Langzeittrend: Anne Will
In Sorge ist die Journalisten wegen der rückläufigen Zahlen aber nicht. "Generell, so zeigt unsere Erfahrung, durchlaufen Themen Konjunkturen und es gibt immer wieder Phasen von starkem und weniger starkem Zuschauerzuspruch", sagt Will, die zuletzt mehrfach den Schwerpunkt ihrer Sendung verlagerte. Neben Tagesaktualität wolle man vermehrt auf Themen setzen, "die von latenter Aktualität und übergeordnetem Interesse sind" – und zwar unabhängig von der Tages- und Parteienpolitik. Will verweist auf eine Sendung mit der Holocaust-Überlebenden Esther Bejerano oder eine Ausgabe zum 200. Geburtstag von Karl Marx.
Auch "Maybrit Illner" mit rückläufigen Quoten
Zur Wahrheit gehört aber auch, dass Sendungen wie diese zwar löblich sind, nicht aber dabei helfen, den Quoten-Trend umzukehren. "Anne Will" ist mit ihren Quoten-Sorgen jedoch nicht alleine: Auch "Maybrit Illner" erreicht in diesem Jahr deutlich weniger Menschen als noch 2017. Im Schnitt schalteten bis Ende Mai 2,51 Millionen Zuschauer ein, vor einem Jahr waren dagegen noch über drei Millionen am späten Donnerstagabend dabei. Beim ZDF bleibt man dennoch gelassen. 2017 sei ein "Ausnahmejahr" gewesen, betont ein Sendersprecher auf DWDL.de-Nachfrage. "Grundsätzlich hat sich der Zuschauerzuspruch zu 'Maybrit Illner' weiter verbessert und liegt über dem Niveau der Jahr 2015 und 2016."

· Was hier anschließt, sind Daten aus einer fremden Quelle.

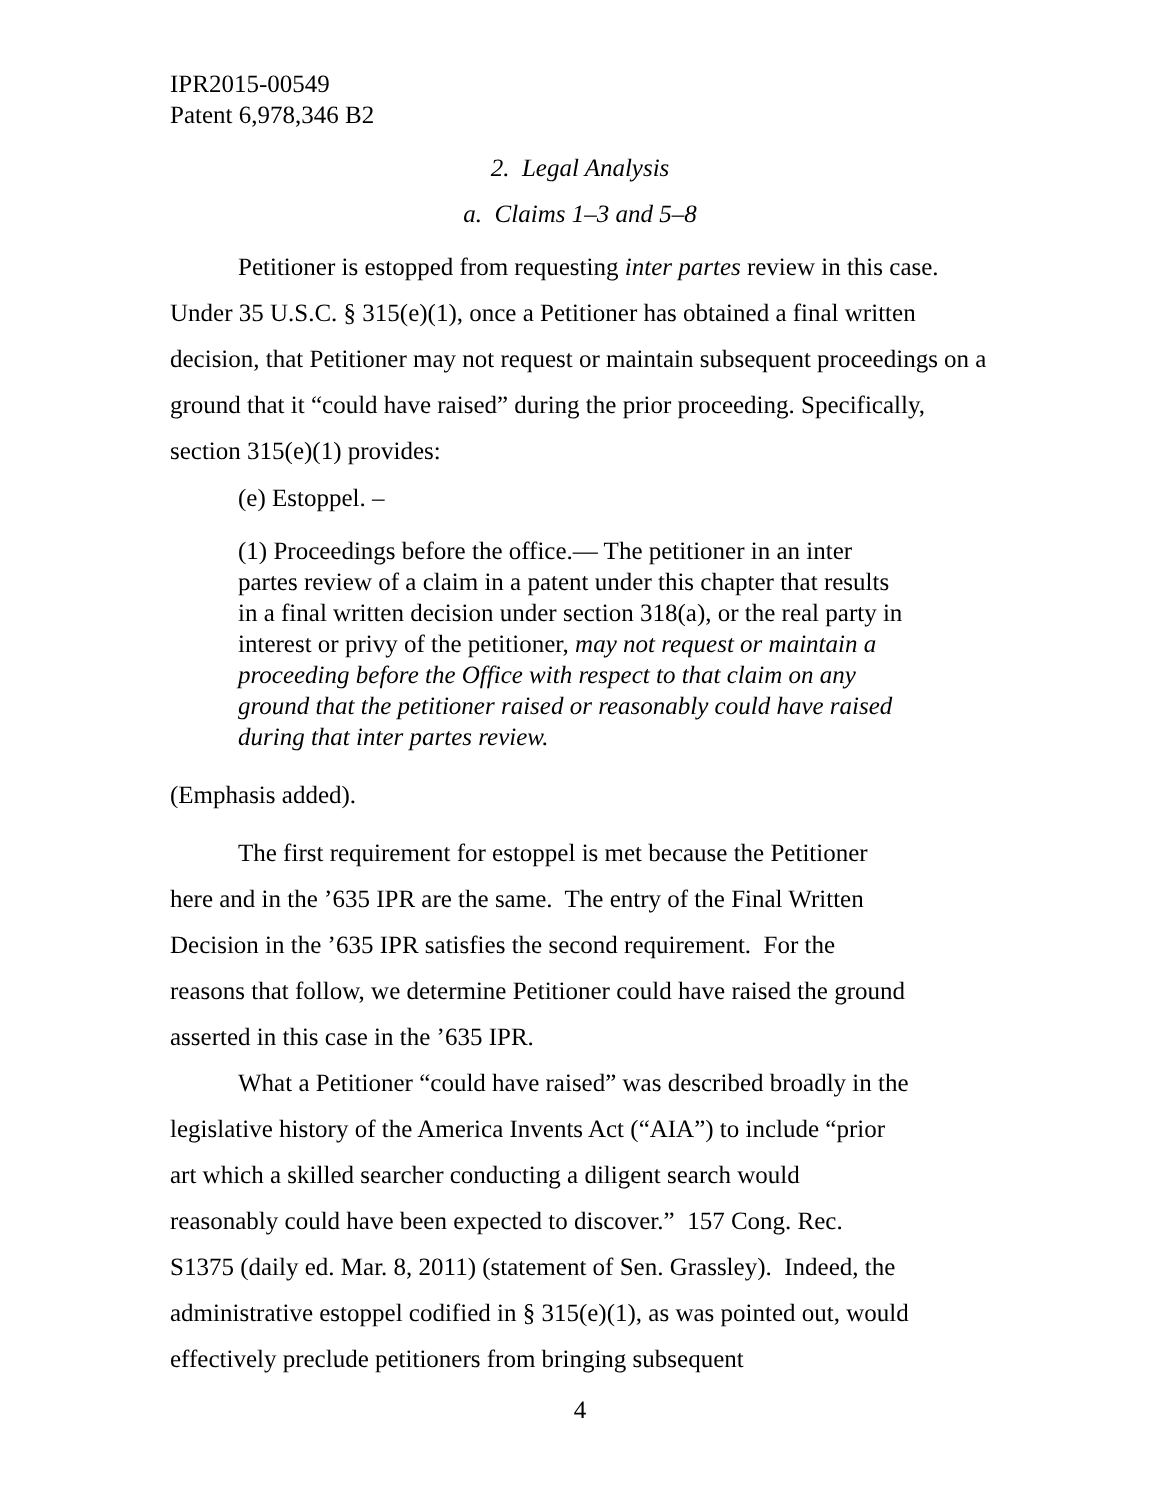IPR2015-00549
Patent 6,978,346 B2
2. Legal Analysis
a. Claims 1–3 and 5–8
Petitioner is estopped from requesting inter partes review in this case. Under 35 U.S.C. § 315(e)(1), once a Petitioner has obtained a final written decision, that Petitioner may not request or maintain subsequent proceedings on a ground that it “could have raised” during the prior proceeding. Specifically, section 315(e)(1) provides:
(e) Estoppel. –
(1) Proceedings before the office.— The petitioner in an inter partes review of a claim in a patent under this chapter that results in a final written decision under section 318(a), or the real party in interest or privy of the petitioner, may not request or maintain a proceeding before the Office with respect to that claim on any ground that the petitioner raised or reasonably could have raised during that inter partes review.
(Emphasis added).
The first requirement for estoppel is met because the Petitioner here and in the ’635 IPR are the same. The entry of the Final Written Decision in the ’635 IPR satisfies the second requirement. For the reasons that follow, we determine Petitioner could have raised the ground asserted in this case in the ’635 IPR.
What a Petitioner “could have raised” was described broadly in the legislative history of the America Invents Act (“AIA”) to include “prior art which a skilled searcher conducting a diligent search would reasonably could have been expected to discover.” 157 Cong. Rec. S1375 (daily ed. Mar. 8, 2011) (statement of Sen. Grassley). Indeed, the administrative estoppel codified in § 315(e)(1), as was pointed out, would effectively preclude petitioners from bringing subsequent
4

Zurück zu Anne Will und ihrer wöchentlichen Sendung. Ob mehr Krawall der Quote helfen würde, ist unklar, aber keine Option für die Moderatorin. Dem Trend einer "zunehmend enthemmten und auf Eskalation abzielenden Diskussionskultur", die sich vor allem in den sozialen Netzwerken beobachten lasse, wolle die Redaktion "eine sachliche, inhaltliche Diskussion entgegensetzen", sagt Will zu DWDL.de. "Das Gästepanel der Sendung wird stets nach Erkenntnisgewinn und Qualifikation zusammengestellt. Auf Krawall oder Skandal ausgerichtete Konstellationen sind für uns keine Option."